Thanks Jason- No need to club one, they sell it on ebay now! ;)

I always thought you were from Medford.... Maybe you told me Talent and that it was near Medford.... Somehow I just noticed it says Talent, OR, beneath your name. My 50# Little Giant was bought by a blacksmith to use in his shop in Talent, OR, in 1928!!! :) :cool: :)

edited to say- I won't say I like the sans clay stuff BETTER, but I'm pretty fascinated by it. It's just more proof of what Don Fogg told me however many years ago that the clay is not what makes the hamon, it just influences it. :)
 
OK im gonna ask and look like a noob.... Ive read that the japanese would just keep polishing and polishing to bring out the hamon. Does the etching method just bring out the hamon by causing slight color difference in the steel? What exactly is the etching doing?

One day Im gonna have to save up and buy a Nick Wonka knife!
 
Ebay you say...I'll look into that :D How do you tell if it's genuine? I've heard some bad stories about ebay.

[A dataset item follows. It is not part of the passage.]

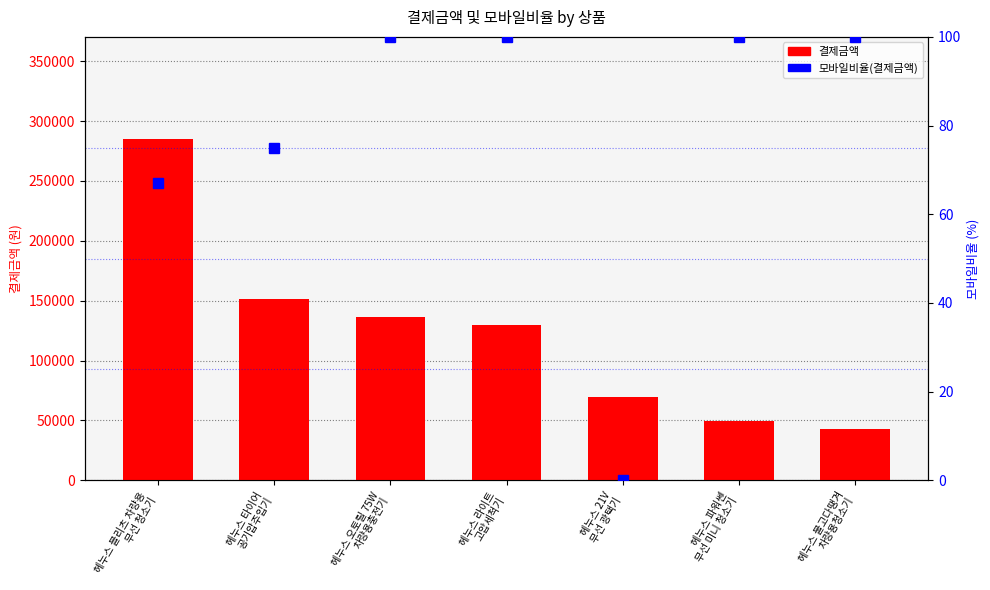

What is the difference between the maximum and minimum values in the 모바일비율(결제금액) series?

100.0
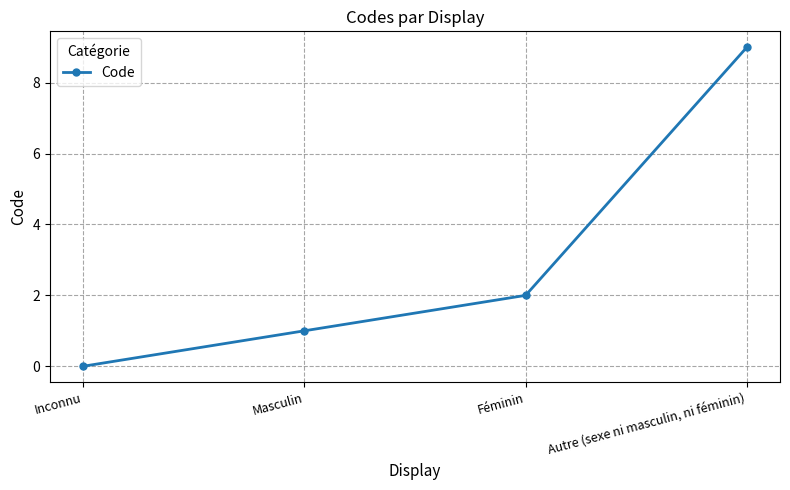

Count the number of categories in the chart.

4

Talent is a little itty bitty town just 5 miles south of Medford. I pretty much consider the whole area as one small city and I've lived at one point or another in most of the small towns around here.


How thick is the spine on that knife?
 
So, according to the oxide polishing video you posted, the secret is actually playing Zac Brown Band when working. I knew there was some subterfuge!